** Your goal **
The answer must be every line of the records below that holds the word "down".

** Data records **
● ● ● ● ● ● ●
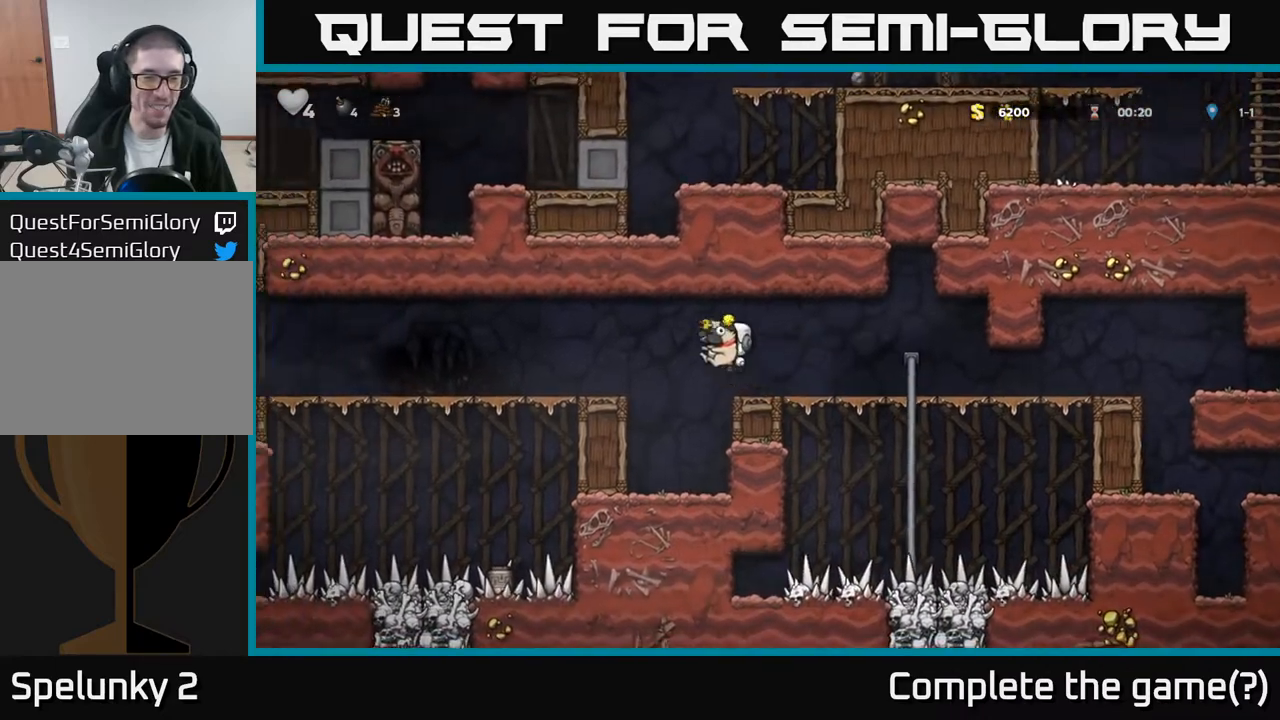
{"buttons": ["DPAD_LEFT"], "left_stick": "center", "events": [[17, "A", "up"]]}
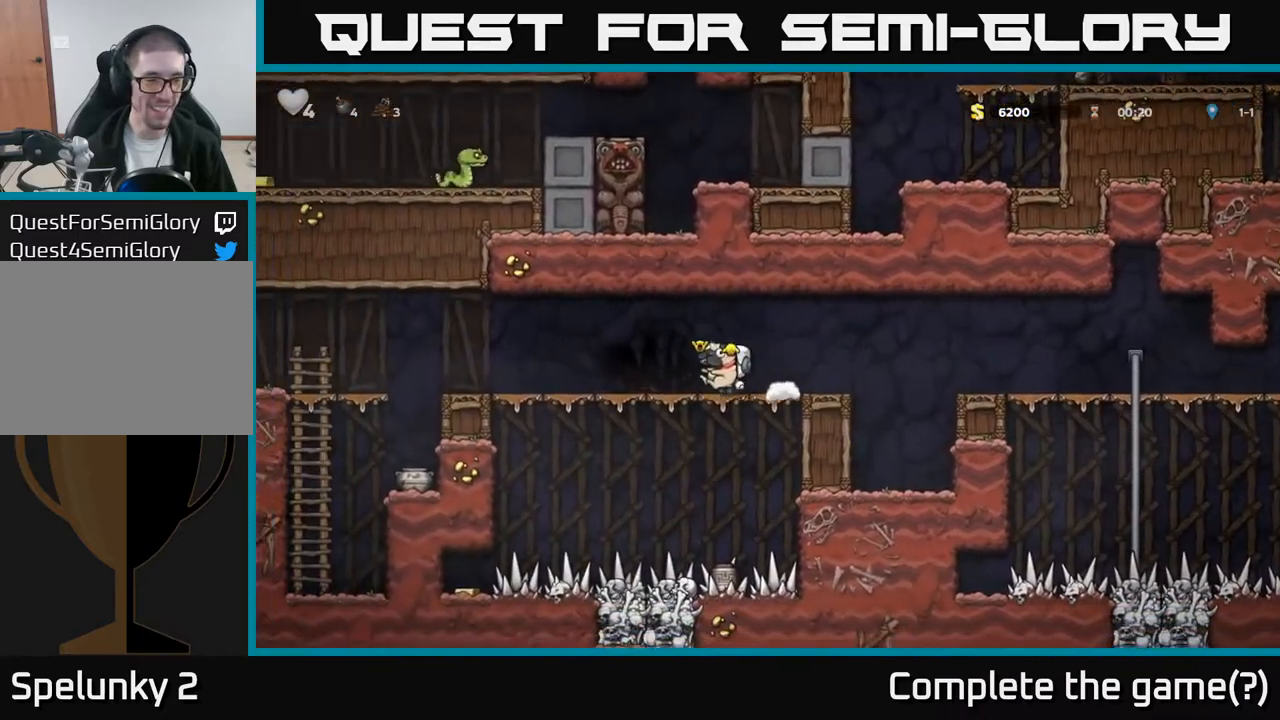
{"buttons": ["DPAD_LEFT"], "left_stick": "center", "events": []}
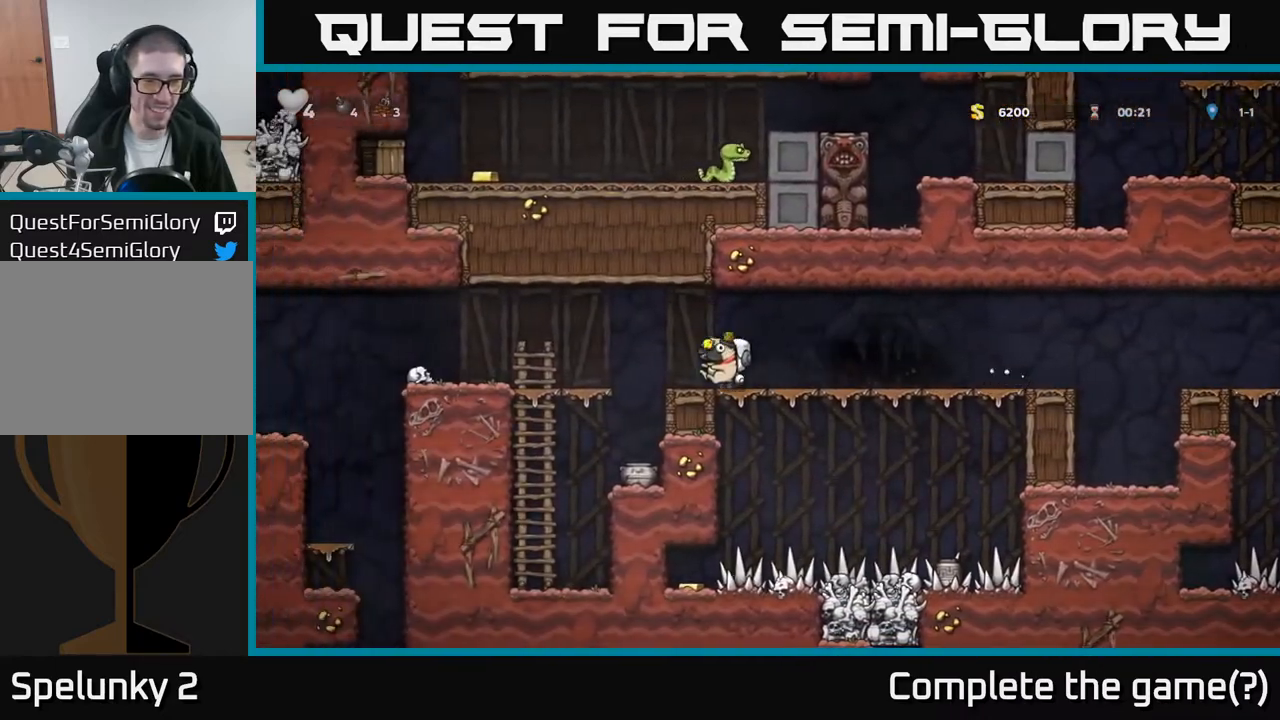
{"buttons": ["DPAD_LEFT"], "left_stick": "center", "events": []}
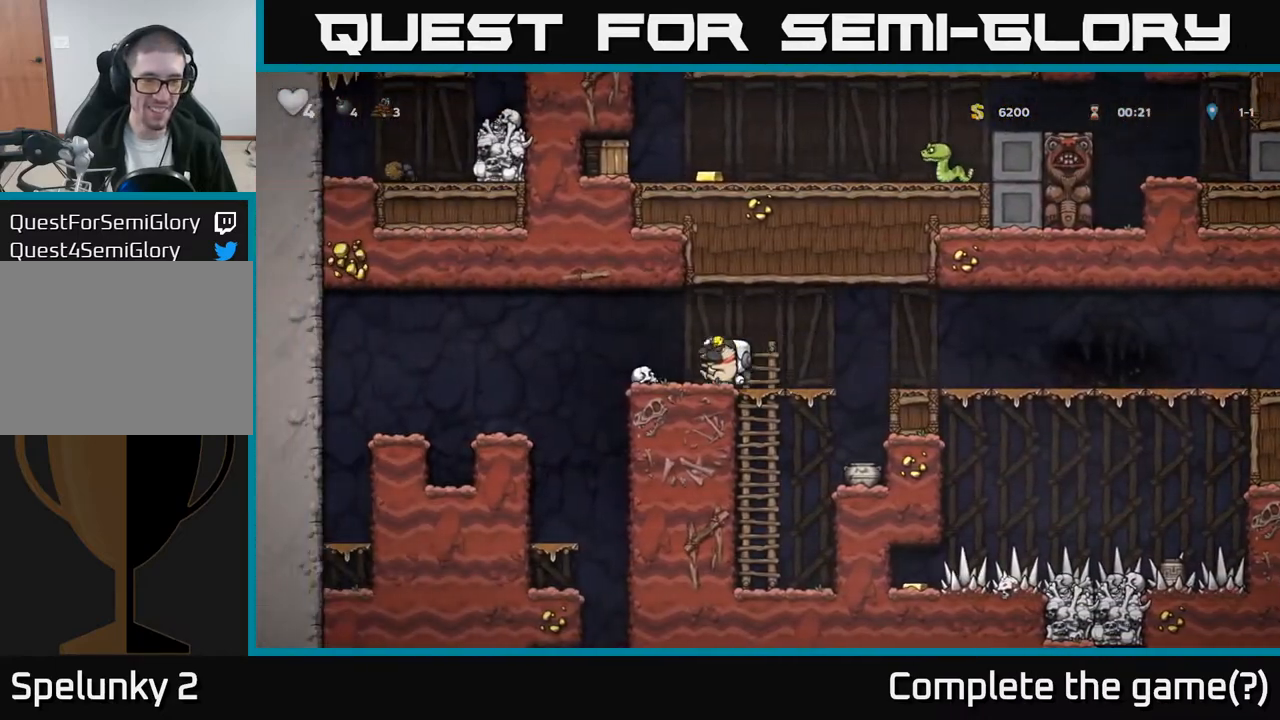
{"buttons": [], "left_stick": "center", "events": [[300, "DPAD_LEFT", "up"]]}
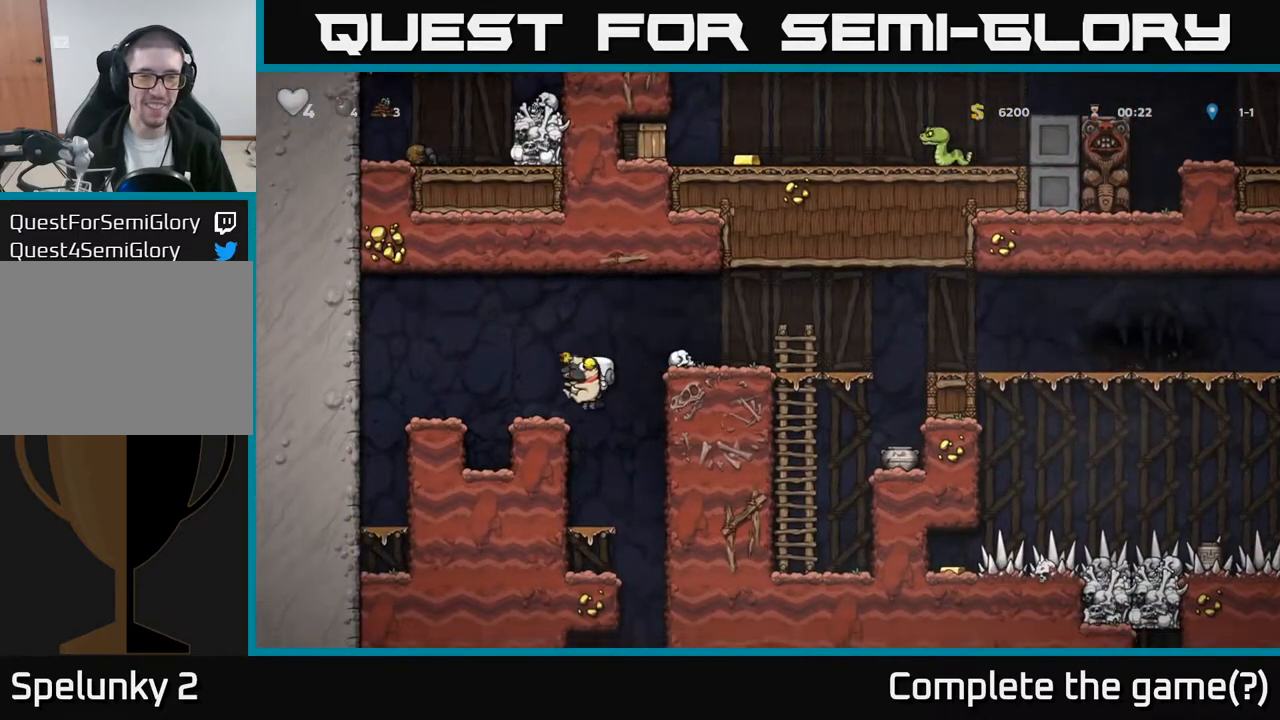
{"buttons": ["DPAD_LEFT"], "left_stick": "center", "events": [[283, "A", "down"], [450, "DPAD_LEFT", "down"], [500, "A", "up"]]}
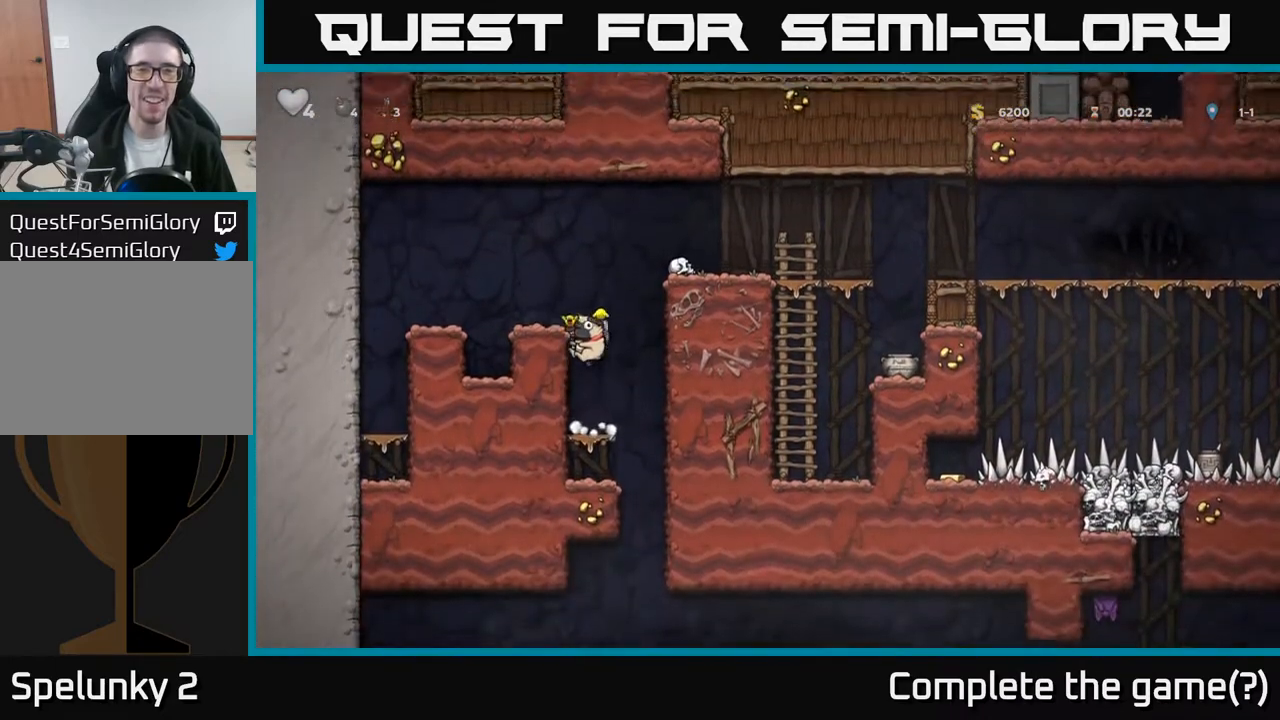
{"buttons": ["DPAD_UP", "DPAD_RIGHT"], "left_stick": "center", "events": [[117, "A", "down"], [117, "DPAD_LEFT", "up"], [200, "DPAD_RIGHT", "down"], [350, "DPAD_UP", "down"], [383, "A", "up"]]}
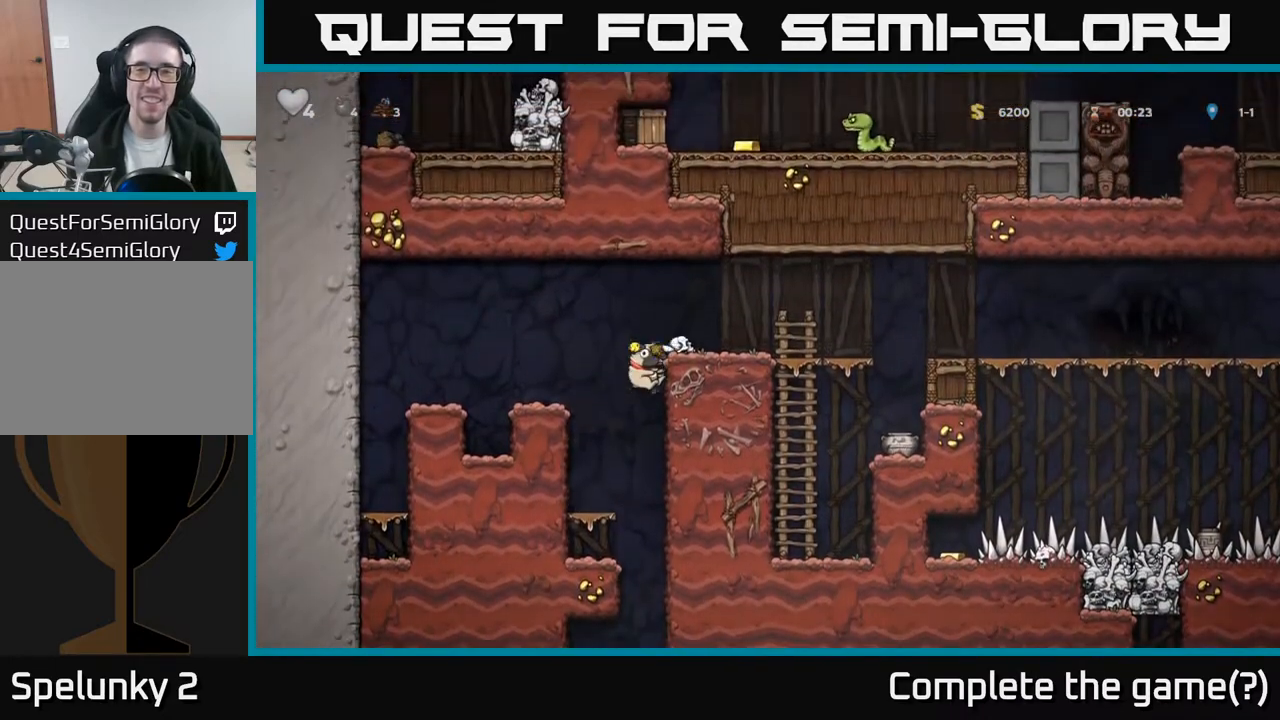
{"buttons": [], "left_stick": "center", "events": [[17, "A", "down"], [183, "A", "up"], [200, "DPAD_UP", "up"], [500, "DPAD_RIGHT", "up"]]}
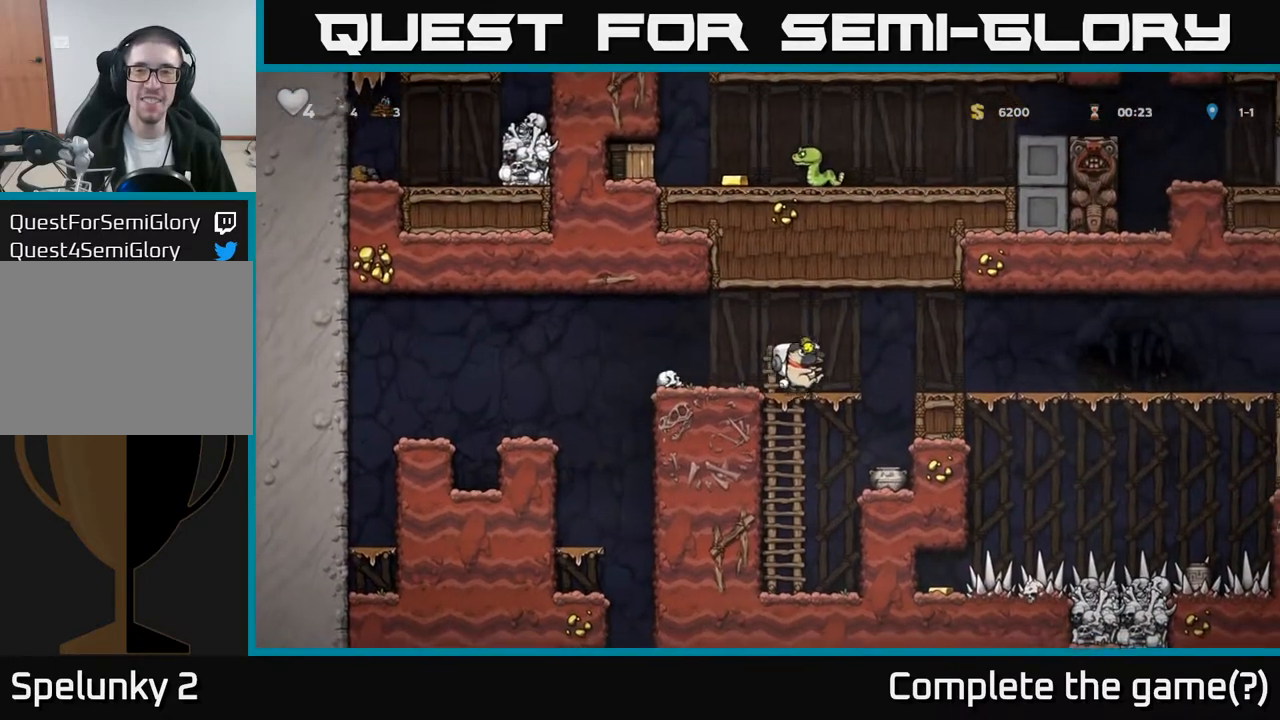
{"buttons": ["DPAD_UP"], "left_stick": "center", "events": [[83, "A", "down"], [117, "DPAD_LEFT", "down"], [233, "A", "up"], [233, "DPAD_UP", "down"], [267, "DPAD_LEFT", "up"]]}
● ● ● ● ● ● ●
** Finished exercise **
{"buttons": ["DPAD_LEFT"], "left_stick": "center", "events": [[283, "A", "down"], [450, "DPAD_LEFT", "down"], [500, "A", "up"]]}
{"buttons": ["DPAD_UP", "DPAD_RIGHT"], "left_stick": "center", "events": [[117, "A", "down"], [117, "DPAD_LEFT", "up"], [200, "DPAD_RIGHT", "down"], [350, "DPAD_UP", "down"], [383, "A", "up"]]}
{"buttons": [], "left_stick": "center", "events": [[17, "A", "down"], [183, "A", "up"], [200, "DPAD_UP", "up"], [500, "DPAD_RIGHT", "up"]]}
{"buttons": ["DPAD_UP"], "left_stick": "center", "events": [[83, "A", "down"], [117, "DPAD_LEFT", "down"], [233, "A", "up"], [233, "DPAD_UP", "down"], [267, "DPAD_LEFT", "up"]]}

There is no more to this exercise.